U.S. still lacks some basic essentials for cyber defense

Despite creating new organizations and creating a framework for cyber operations, the U.S. government has not yet established a national strategy or fully defined roles and responsibilities for managing events in cyberspace. The government and the private sectors have to work together to defend critical infrastructure and to foster greater education and awareness of cybersecurity issues, said retired Air Force Lt. Gen. Charles Croom, vice president of cybersecurity solutions at Lockheed Martin Corp.

Speaking Jan. 25 at the Network Enabled Operations conference in Arlington, Va., Croom relied on his extensive experience in the network security field (his last Air Force post was as director of the Defense Information Systems Agency) to highlight technology trends and related cyber threats that appeared in 2010. These included the growth of social networking, the use of personal electronic devices in offices, the rise of WikiLeaks and similar types of occurrences, privacy concerns, cloud computing, malware creation, hacktivisim and social engineering.

Yet while all of these things were changing the cyber environment, Croom noted that private companies actually cut investment into maturing cybersecurity processes, background checks on personnel, and security for portable devices. One excuse cited by the private sector has been the poor economic climate of recent years, which has caused many firms to cut back on security functions. This is a mistake, he said.

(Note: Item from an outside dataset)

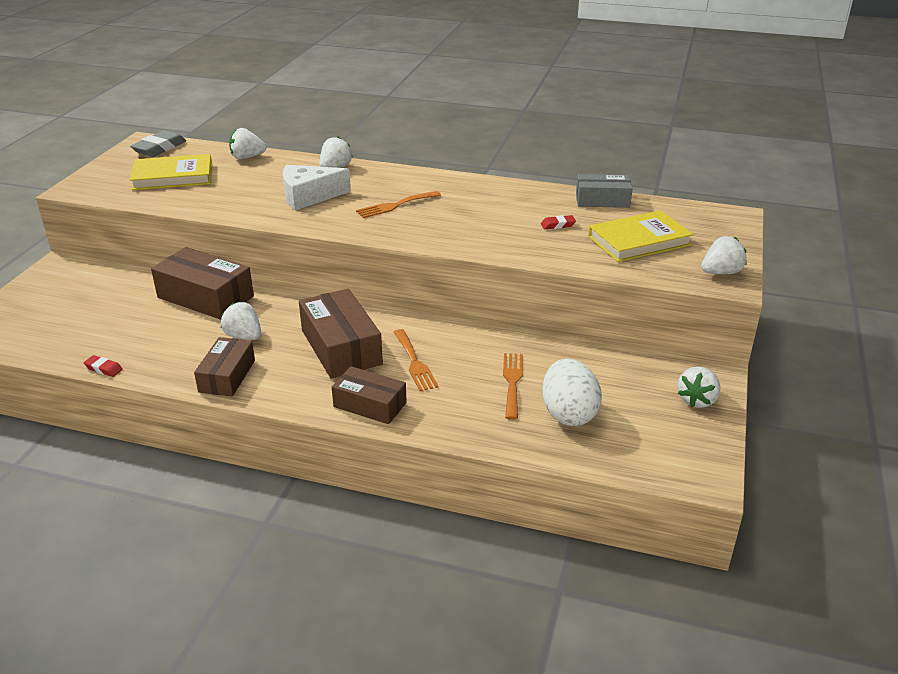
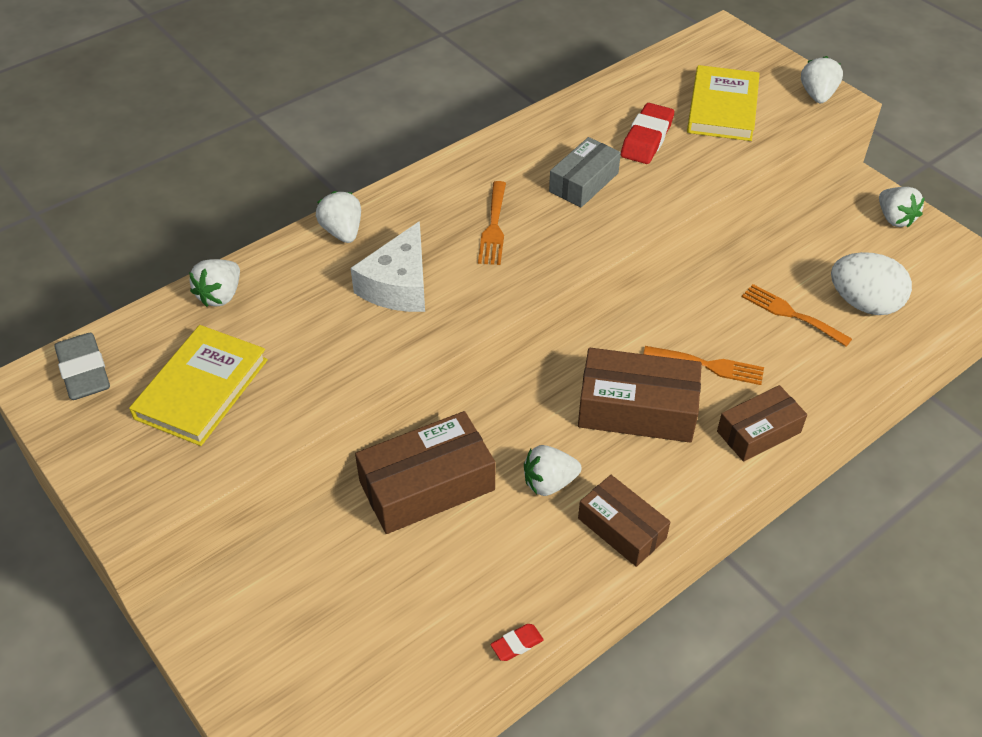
camera: 55 degrees left, 15 degrees up
(558, 225) = (647, 139): red eraser -> red eraser, size x1.95
(602, 200) = (621, 86): grey box -> grey box (584, 182)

Croom backed up this argument with a quick list of major cyber breeches of private firms in 2010. These included Google seeking government help after it detected an intrusion into its networks, the highly specialized Stuxnet worm that disabled centerfuges and industrial equipment in the Iranian nuclear program, and the Buckshot Yankee event that consisted of malware infected flash drives affecting classified and unclassified Defense Department networks.

Another factor this year was the WikiLeaks release of state department diplomatic information. Croom said that WikiLeaks lead to a spike in protest hacktivism, with pro- and anti-WikiLeaks groups attacking each other’s websites.

Using the U.S. and Iranian governments as examples, Croom said that the costs of not being secure can have major implications to national policy and security. He noted that 48 percent of data breeches in organizations were caused by insiders, and business partners were responsible for another 11 percent.

Cyberattacks also shared some commonalities. Croom explained that 85 percent of reported cyberattacks were not very complex or difficult to carry out, 61 percent of these incidents were reported by a third party, and in 86 percent of all incidents the victims had the evidence in their log files.

Despite the threats, there is no clear policy in the U.S. government for how to proceed, although a decision on a course of action will be made this year. Croom noted that there are a variety of points of view in the federal and private sectors, ranging from the belief that the nation is currently in a cyber war to the argument that there is no real threat in cyberspace. He stressed the need for more binding international agreements and cooperation to deal with cyber crime and noted that all of the pundits and thought leaders on cyberspace—no matter their particular views—stated that public-private partnerships are necessary to protect critical infrastructure such as electric utilities.

However, while the DOD has been very good at creating the U.S. Cyber Command, individual service cyberspace commands and classifying roles and missions, Croom said that it has yet to develop a clear strategy for cyberspace operations. He also noted that while Cyber Command is officially operational, it lacks funds, talent and leadership.

Croom said that fundamental jurisdictional issues remain to be resolved: Who is in charge during a cyberattack, what is the operational plan, and are there clear roles and responsibilities set down? Until these can be answered coherently, U.S. government cyber policy will be muddled, he said.

In the interim, Croom proposed one solution to some cyberattacks—empower the internet service providers. He noted that every ISP can detect botnets and go after them by shutting off service. However, ISPs do not do this for fear of liability. There is a case here to give ISPs protection to allow them to act, he said.

One possibility is an international agreement to eliminate botnets. Because cyberspace touches on a variety of national and corporate sovereignty issues, Croom recommended taking small steps with specifically targeted treaties and agreements. In the mean time, he said that while the military is slow in developing a strategy it has tremendous resources and it, through the government, should reach out to form quiet partnerships with the private sector. For its part, there is a need for educating industry personnel about cybersecurity and related threats. Croom said that the private sector should put more effort into working with universities to identify needs and develop standards and policies.